Task directions
According to the passage on European politics below, why will talks to form a Dutch coalition government last for weeks? Answer in one to three sentences.

Text block
--*--
The political situation in Europe today is quite different from the stereotype of a continent hostile to the United States (even if Obama is personally popular) and Israel; appeasement-oriented toward Iran and revolutionary Islamism; and eagerly multicultural and Politically Correct. True, it is more oriented in that direction than North America, but there is a real struggle afoot.

In many countries—notably the Netherlands, Italy, Spain, Germany, and to a slightly lesser extent the United Kingdom and France—the partisan gap between the left and center-right marks a boundary of much greater significance than a decade or two ago. Although each situation is different, the parties of the left tend to be more anti-American and anti-Israel and less alert to the threat of revolutionary Islamism as well as favoring continued large-scale immigration and big-state, big-spending policies.

Take the Netherlands as a case study. After elections last month, the parties of the center-right hold 83 seats while those of the left have 67. Since there are ten parties in parliament, talks to form a coalition government will last for weeks, especially since the two largest have only twenty percent each. In the elections, only three seats changed hands between blocs.

But the big news was the shift within the center-right, the rise of the People’s Party for Freedom (PVV) led by the controversial Geert Wilders, which almost tripled its vote, going from 9 to 24 seats. To his enemies, almost no epithet is too extreme to throw against him. The flamboyant Wilders has been outspoken in opposing immigration and especially that of Muslims, making a sharp critique of political Islamism and sometimes Islam itself.
--*--
[Source data]
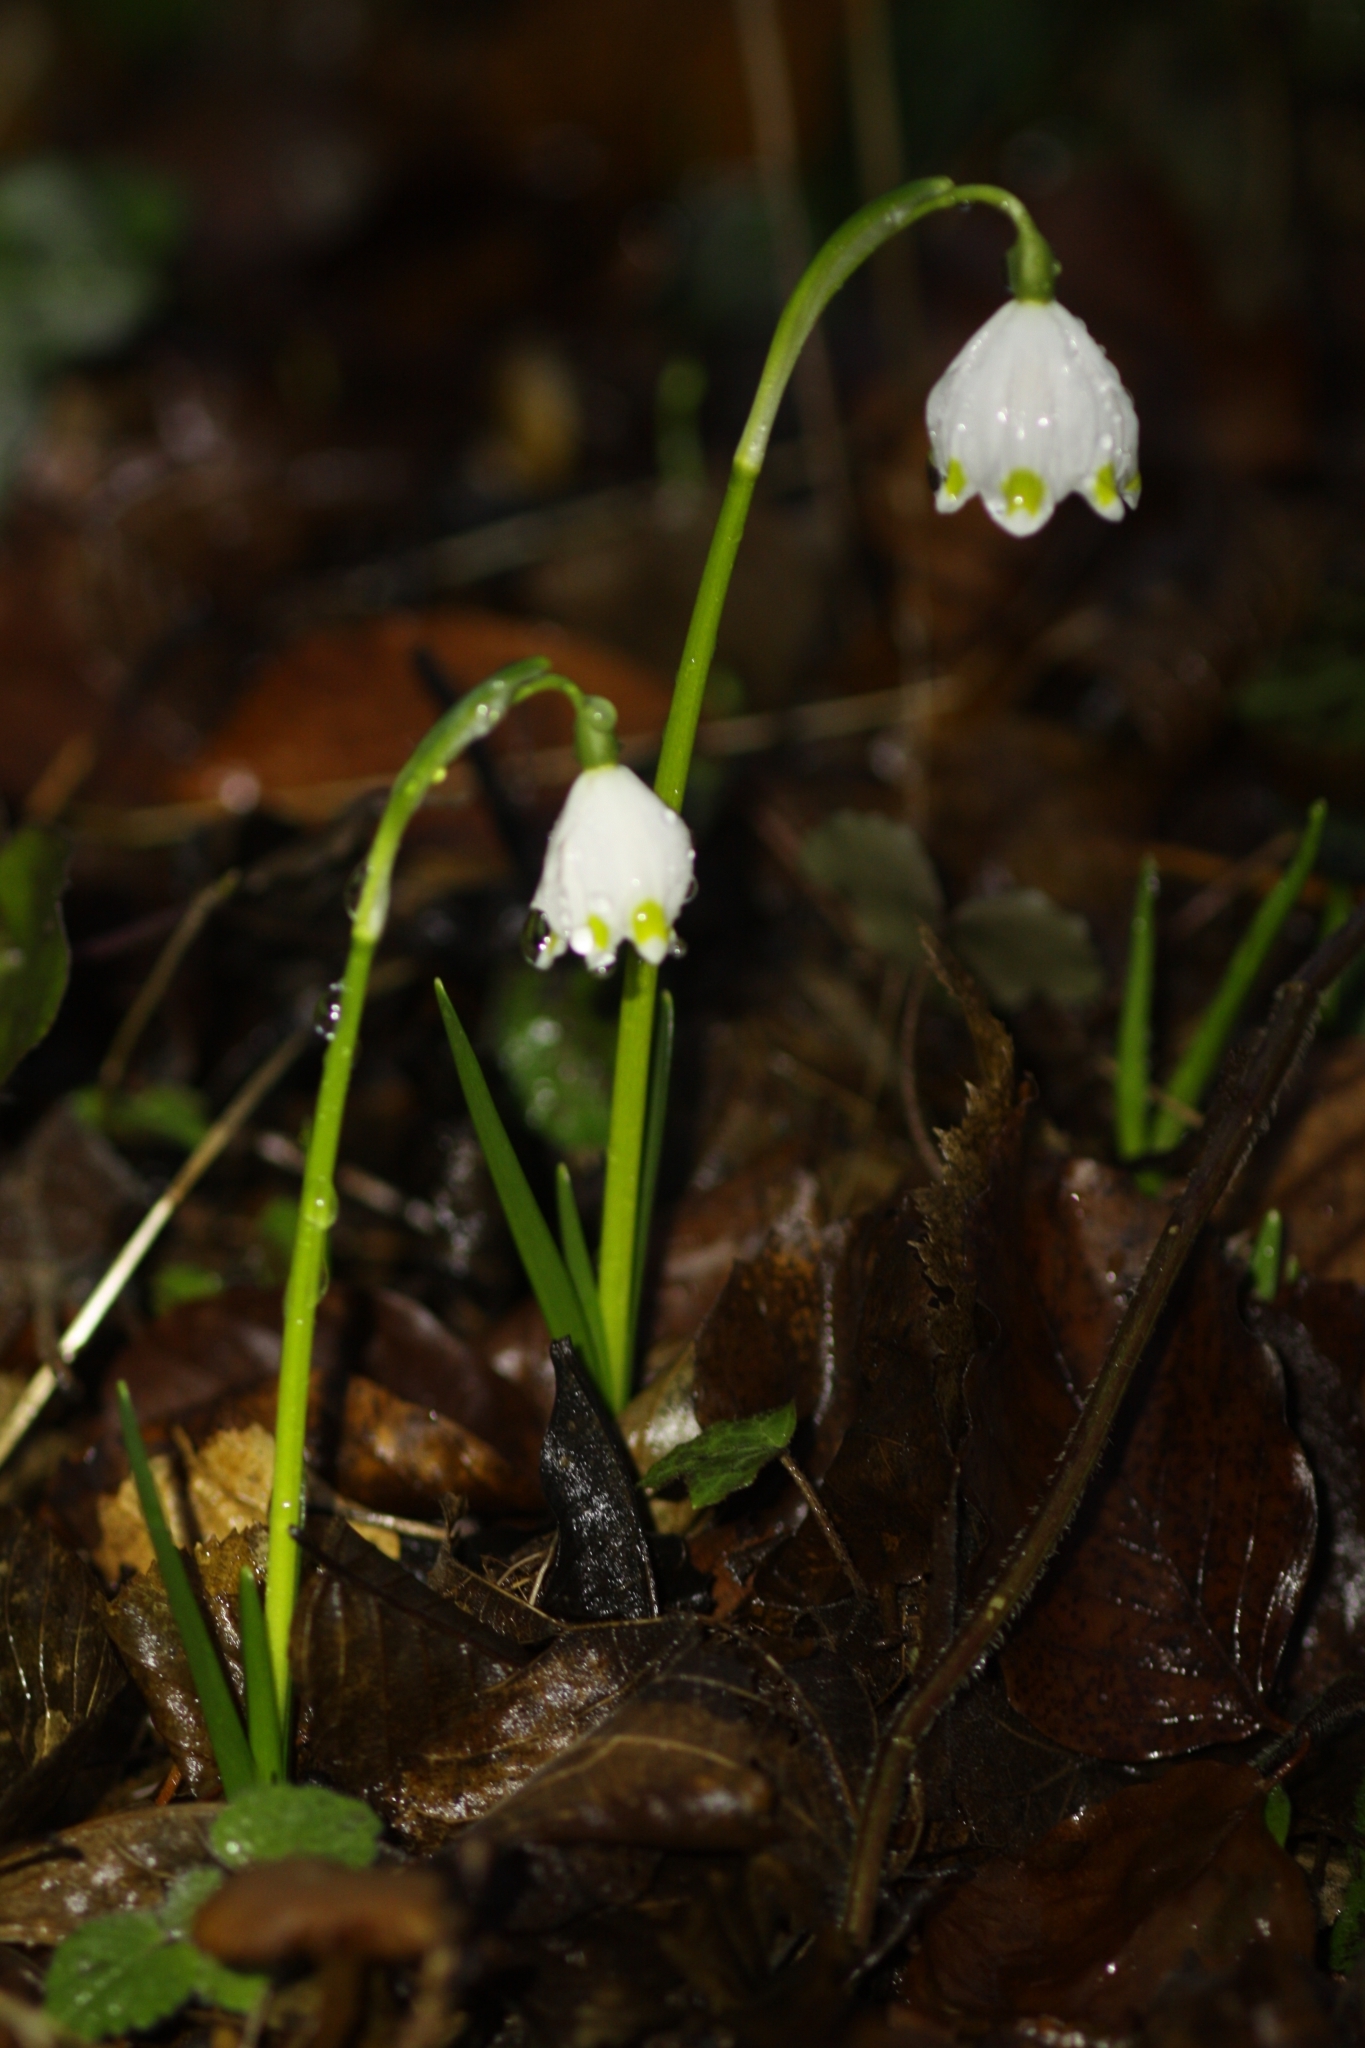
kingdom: Plantae
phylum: Tracheophyta
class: Liliopsida
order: Asparagales
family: Amaryllidaceae
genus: Leucojum
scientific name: Leucojum vernum
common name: Spring snowflake
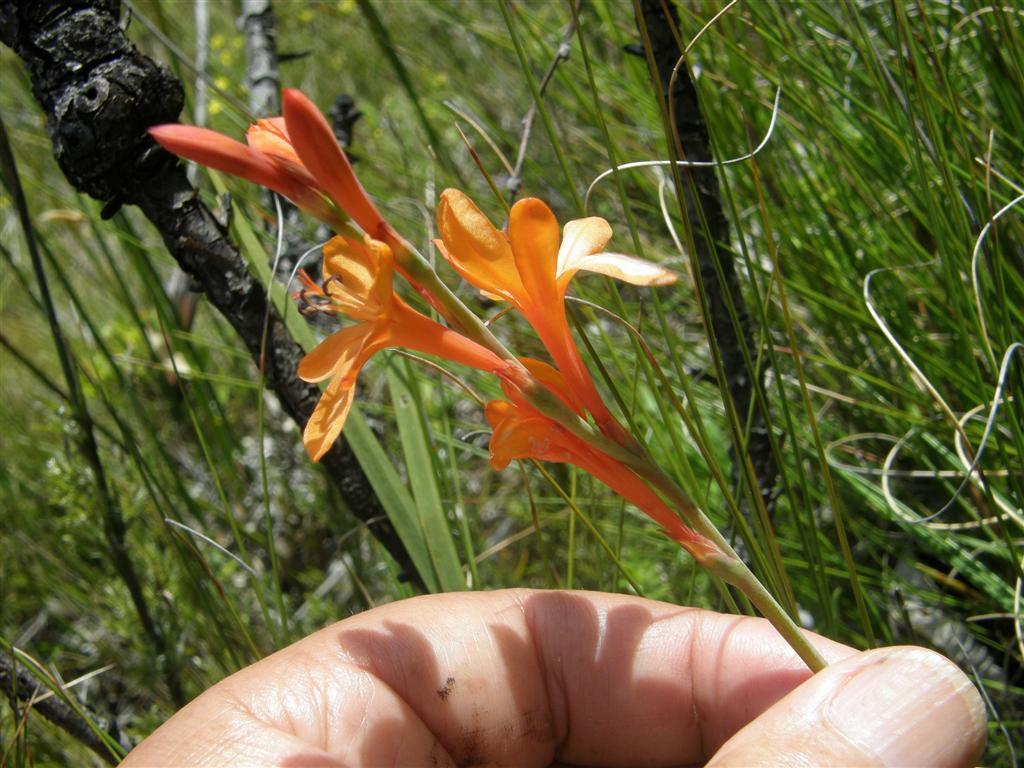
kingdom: Plantae
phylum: Tracheophyta
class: Liliopsida
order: Asparagales
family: Iridaceae
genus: Watsonia
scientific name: Watsonia minima
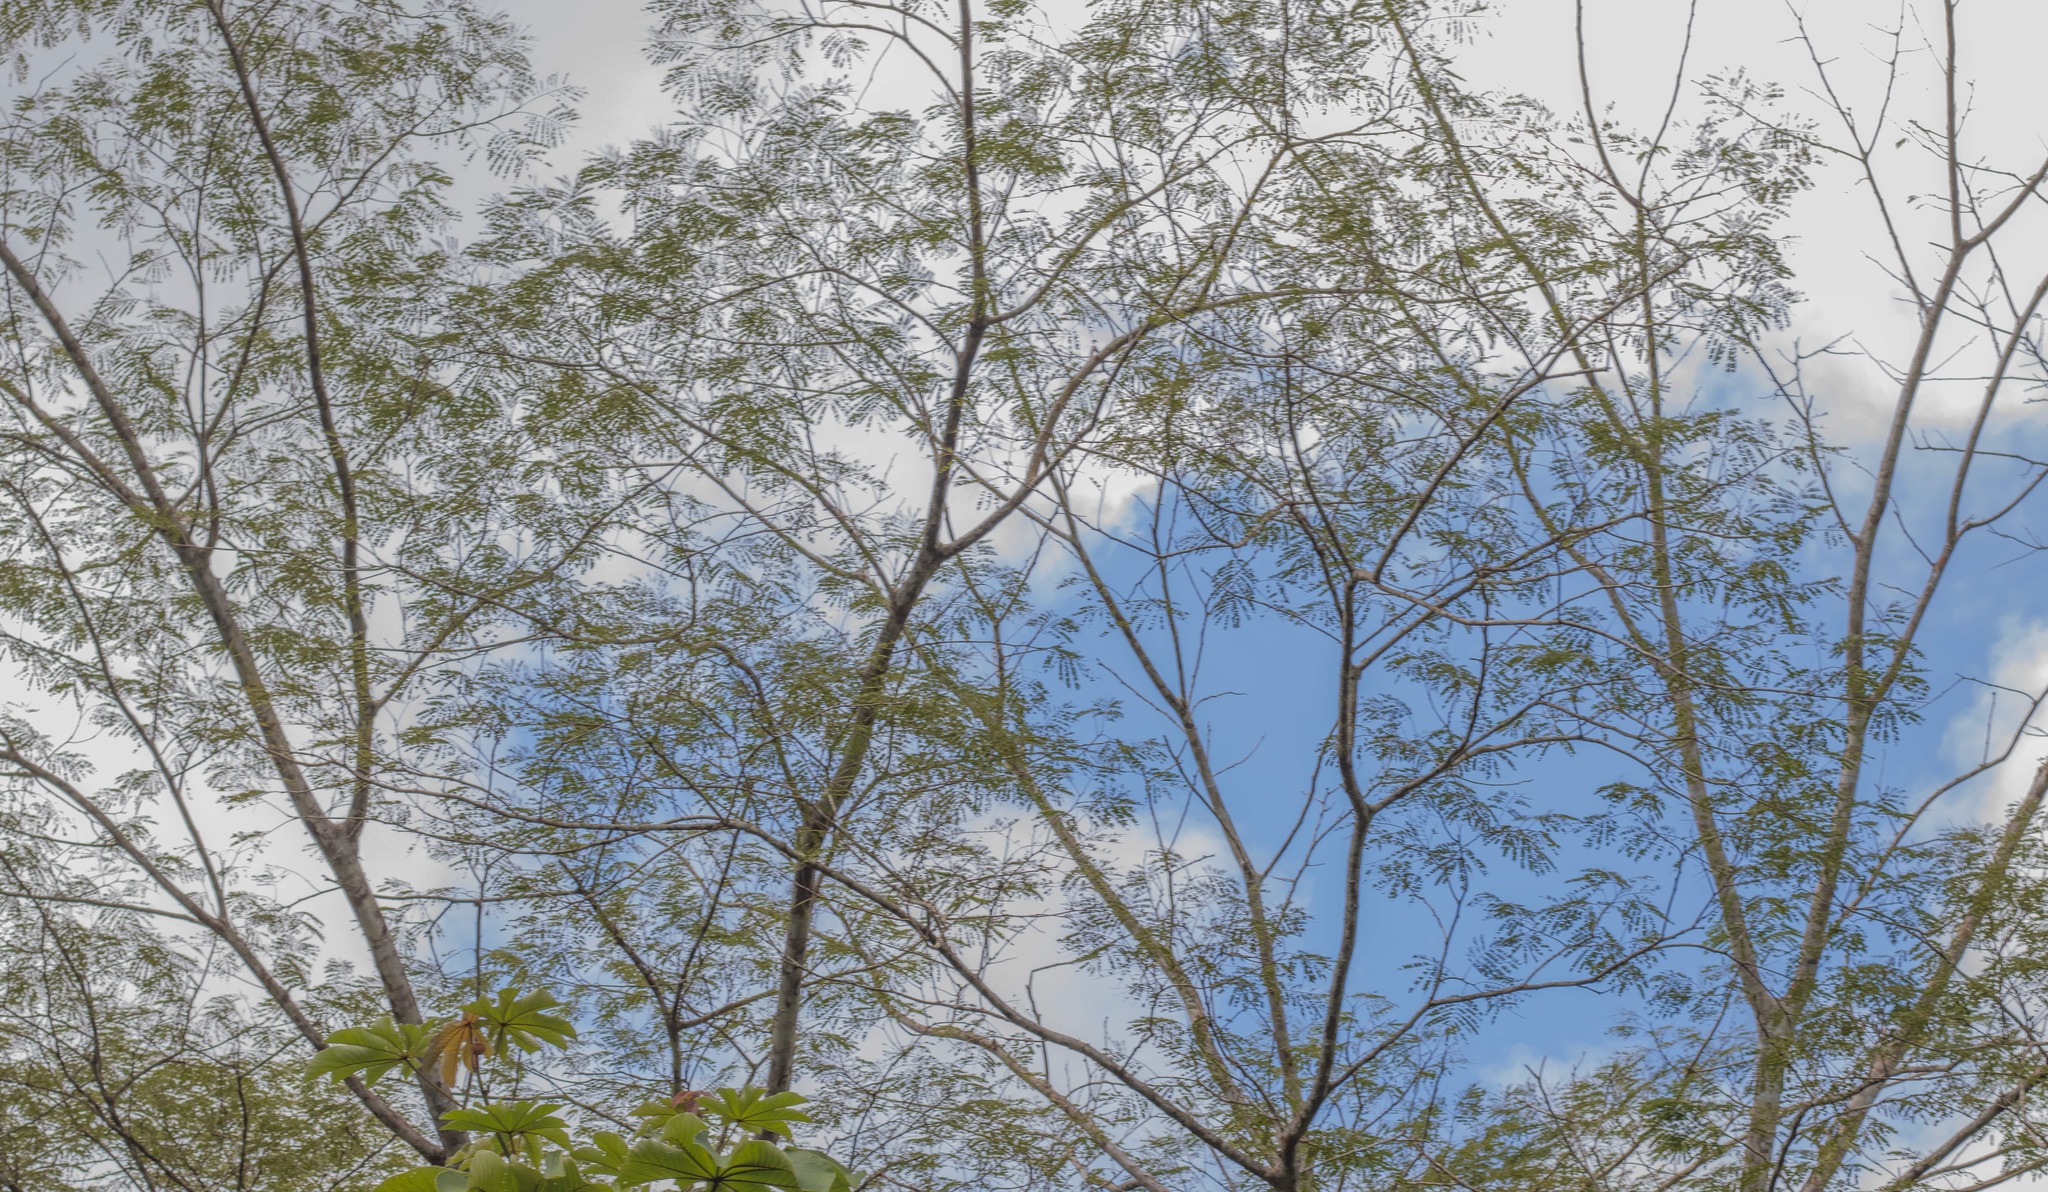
--*--
Correct response
Talks will last for weeks because ten parties sit in the Dutch parliament. The two largest parties also hold only twenty percent each.